The “Kill Chain” approach to penetration testing
In 2009, Mike Cloppert introduced the concept that is now known as the “attacker kill chain.” It includes a workflow that hackers use when attacking a system. It does not always proceed in a linear flow as some steps may occur in parallel. Multiple attacks may be launched over time at the same target and overlapping stages may occur at the same time.
The following diagram shows a typical kill chain of an attacker:
A typical kill chain of an attacker can be described as follows:
- Reconnaissance phase – “reconnaissance time is never wasted time”, it is better to learn as much as possible about an enemy before engaging them. For the same reason, attackers will conduct extensive reconnaissance of a target before attacking. In fact, it is estimated that at least 70 percent of the “work effort” of a penetration test or an attack is spent conducting reconnaissance!

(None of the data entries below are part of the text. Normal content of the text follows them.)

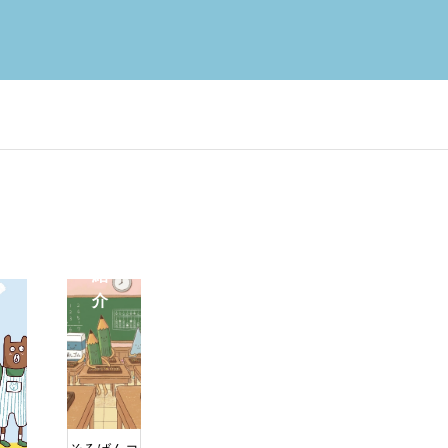
分類
未分類
コ
ー
数・数学コース
そろばんコー
ス
紹
介
海外でも「そろばん」？４歳から
「うちの子、日本語を
的思考力を育てたい方
計算力、基礎力、集中力
の習い事で人気急上昇中の魅力と
った…」海外在住ママ
効果を徹底解説！
える共通の悩み
2025.12.02
2025.11.20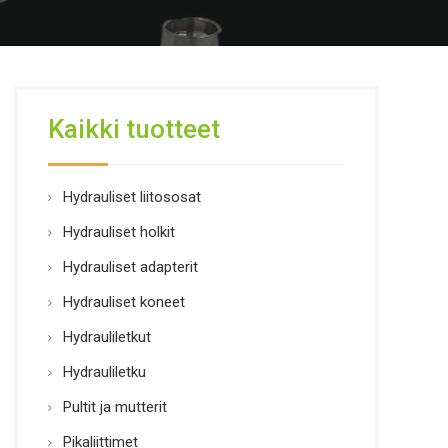
Kaikki tuotteet
Hydrauliset liitososat
Hydrauliset holkit
Hydrauliset adapterit
Hydrauliset koneet
Hydrauliletkut
Hydrauliletku
Pultit ja mutterit
Pikaliittimet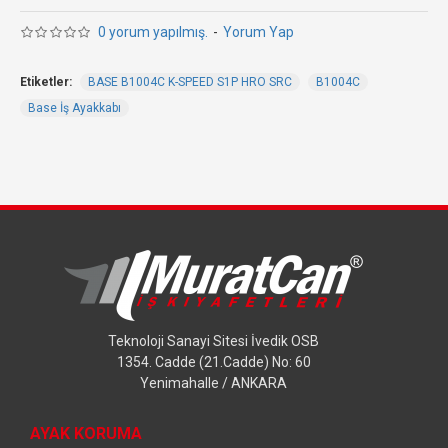
0 yorum yapılmış.
-
Yorum Yap
Etiketler:
BASE B1004C K-SPEED S1P HRO SRC
B1004C
Base İş Ayakkabı
Teknoloji Sanayi Sitesi İvedik OSB
1354. Cadde (21.Cadde) No: 60
Yenimahalle / ANKARA
AYAK KORUMA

Generally, they will employ two types of reconnaissance:
- Passive reconnaissance – This does not directly interact with the target in a hostile manner. For example, the attacker will review the publicly available website(s), assess online media (especially social media sites), and attempt to determine the “attack surface” of the target.One particular task will be to generate a list of past and current employee names. These names will form the basis of attempts to brute force, or guessing passwords. They will also be used in social engineering attacks.
- Active reconnaissance – This can be detected by the target but, it can be difficult to distinguish most online organizations’ faces from the regular backgrounds. Activities occurring during active reconnaissance include physical visits to target premises, port scanning, and remote vulnerability scanning.
- The delivery phase – Delivery is the selection and development of the weapon that will be used to complete the exploit during the attack. The exact weapon chosen will depend on the attacker’s intent as well as the route of delivery (for example, across the network, via wireless, or through a web-based service).
- The exploit or compromise phase – This is the point when a particular exploit is successfully applied, allowing attackers to reach their objective.The compromise may have occurred in a single phase (for example, a known operating system vulnerability was exploited using a buffer overflow), or it may have been a multiphase compromise (for example, an attacker physically accessed premises to steal a corporate phone book. The names were used to create lists for brute force attacks against a portal logon. In addition, e-mails were sent to all employees to click on an embedded link to download a crafted PDF file that compromised their computers.).
- Post exploit: action on the objective – This is frequently, and incorrectly, referred to as the “exfiltration phase” because there is a focus on perceiving attacks solely as a route to steal sensitive data (such as login information, personal information, and financial information); it is common for an attacker to have a different objective. For example, a business may wish to cause a denial of service in their competitor’s network to drive customers to their own website. Therefore, this phase must focus on the many possible actions of an attacker. One of the most common exploit activity occurs when, the attackers attempt to improve their access privileges to the highest possible level (vertical escalation), and to compromise as many accounts as possible (horizontal escalation).
- Post exploit: persistence – If there is value in compromising a network or system, then that value can likely be increased if there is persistent access. This allows attackers to maintain communications with a compromised system. From a defender’s point of view, this is the part of the kill chain that is usually the easiest to detect.